Konvensi Organisasi Buruh Internasional (ILO) membatasi lama kerja seseorang di laut tak lebih dari 12 bulan.
Ketegangan juga dirasakan keluarga yang menunggu di rumah. Priyamvada Basanth mengatakan dia tidak tahu kapan dia akan melihat suaminya yang telah melaut selama delapan bulan di sebuah kapal milik perusahaan Hong Kong.
“Pemerintah bahkan tidak melakukan apa-apa,” kata Basanth, dari pelabuhan India selatan Kochi. “Aku hanya ingin dia pulang.”
Lala Tolentino, yang menjalankan kantor Filipina untuk kelompok pendukung pelaut yang berbasis di Inggris, mengatakan mereka telah dibanjiri oleh “ratusan” permintaan bantuan dari pekerja yang terdampar sejak Maret.
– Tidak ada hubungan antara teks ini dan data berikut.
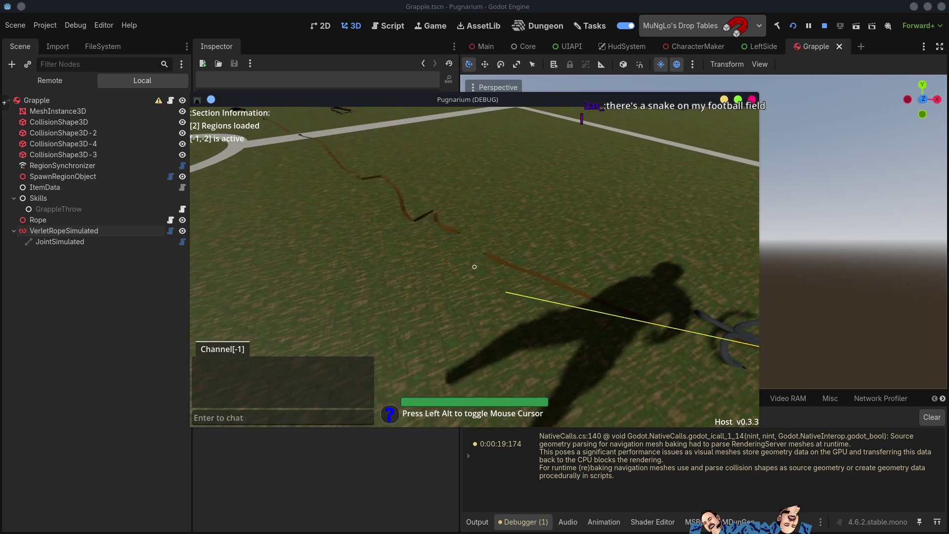
key(alt+Tab)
“Mereka ingin tahu apa yang akan terjadi pada mereka, dan ke mana mereka pergi. Apakah mereka bisa turun dari kapal mereka atau tidak,” katanya kepada AFP.
Banyak dari mereka yang terjebak dalam perjalanan menyelesaikan tur mereka lebih dari empat bulan lalu dan kelelahan, kata ILO.
Bagi Duseja, yang berasal dari kota Dehradun di India utara di kaki pegunungan Himalaya, akhir dari cobaannya sudah terlihat. “Saya masih di kapal,” katanya kepada AFP dalam pesan WhatsApp pekan lalu. “Tetapi secara mental, saya merasa sedikit lebih baik karena saya diberitahu bahwa saya akhirnya akan turun dari kapal pada pertengahan Agustus.”